MATERIAL SUPPLIED
---------------

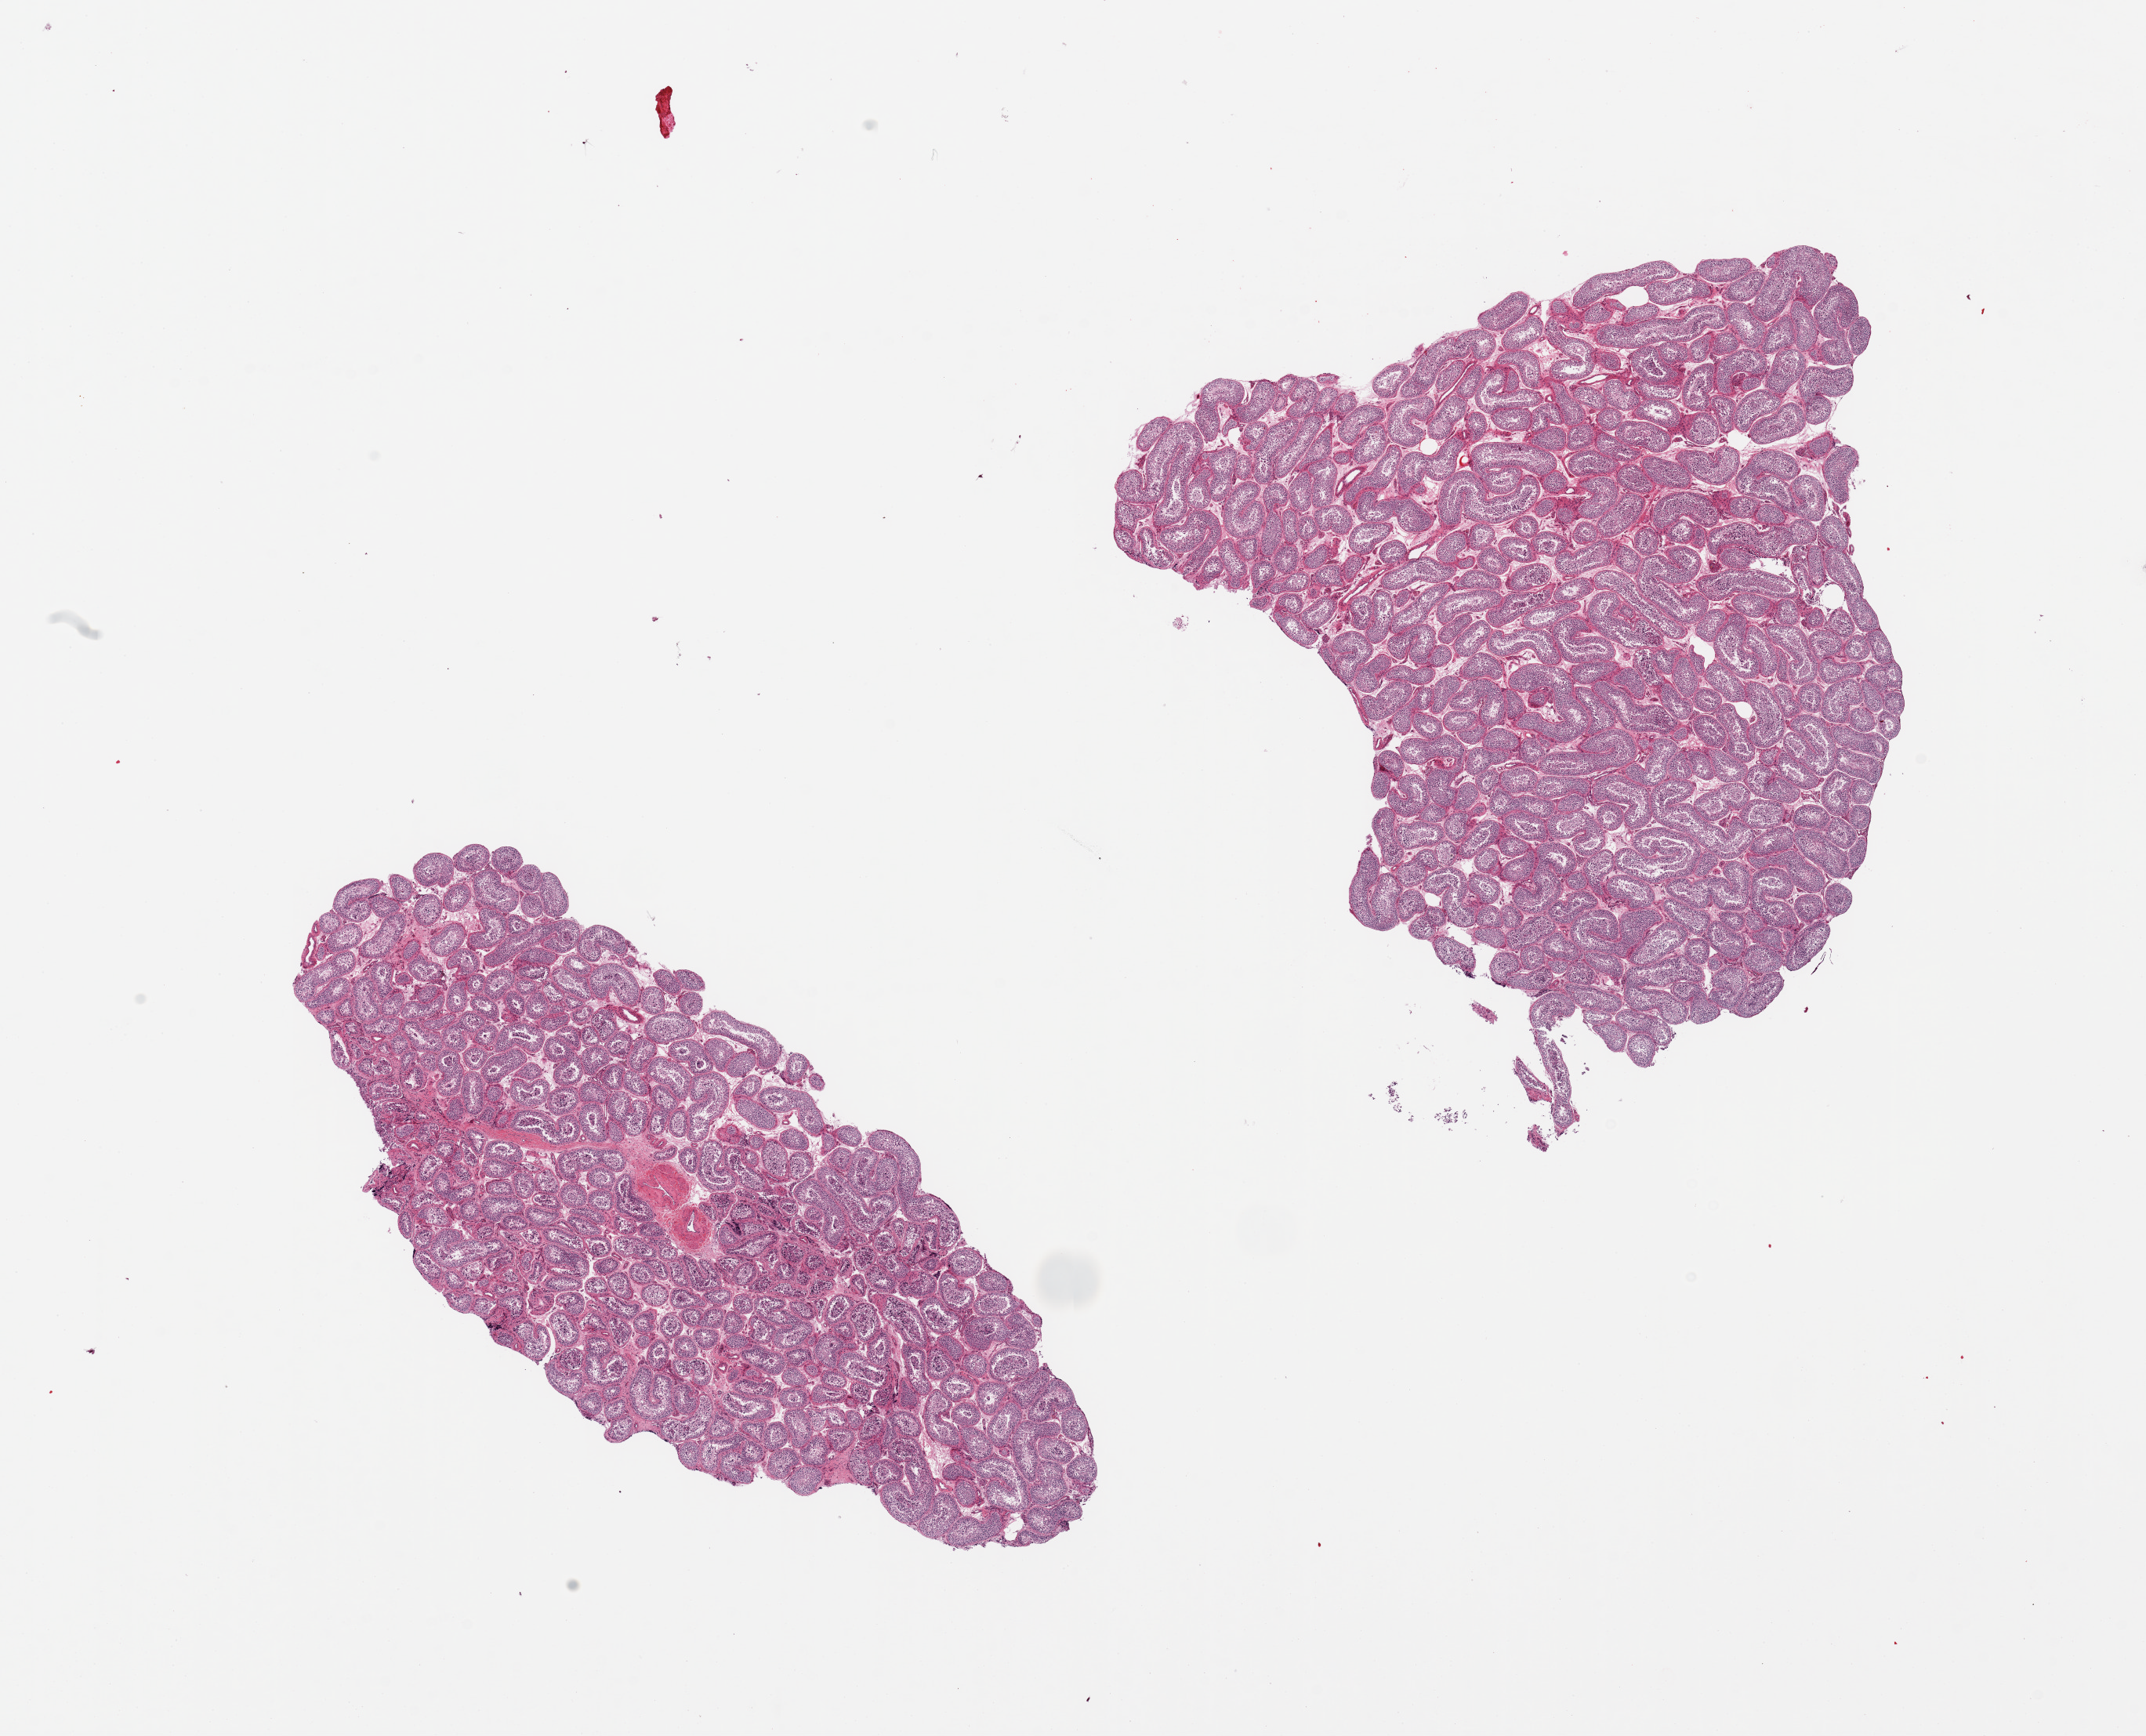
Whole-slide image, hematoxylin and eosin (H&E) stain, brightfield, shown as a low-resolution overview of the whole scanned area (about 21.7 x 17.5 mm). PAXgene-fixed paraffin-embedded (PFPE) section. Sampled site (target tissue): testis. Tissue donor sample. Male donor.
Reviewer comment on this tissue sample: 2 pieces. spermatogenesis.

---------------

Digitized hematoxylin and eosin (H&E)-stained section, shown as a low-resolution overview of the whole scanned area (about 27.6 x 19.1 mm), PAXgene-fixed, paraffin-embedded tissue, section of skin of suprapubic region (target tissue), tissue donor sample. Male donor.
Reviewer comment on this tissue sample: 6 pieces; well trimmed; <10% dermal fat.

---------------

WHAT IS BEING ASKED
Retype word for word everything in the listing above from the line that holds "Whole-slide image, hematoxylin" down to the line that holds "Reviewer comment on this tissue sample: 2". Keep both end lines and leave out the rest.

RESPONSE AREA
Whole-slide image, hematoxylin and eosin (H&E) stain, brightfield, shown as a low-resolution overview of the whole scanned area (about 21.7 x 17.5 mm). PAXgene-fixed paraffin-embedded (PFPE) section. Sampled site (target tissue): testis. Tissue donor sample. Male donor.
Reviewer comment on this tissue sample: 2 pieces. spermatogenesis.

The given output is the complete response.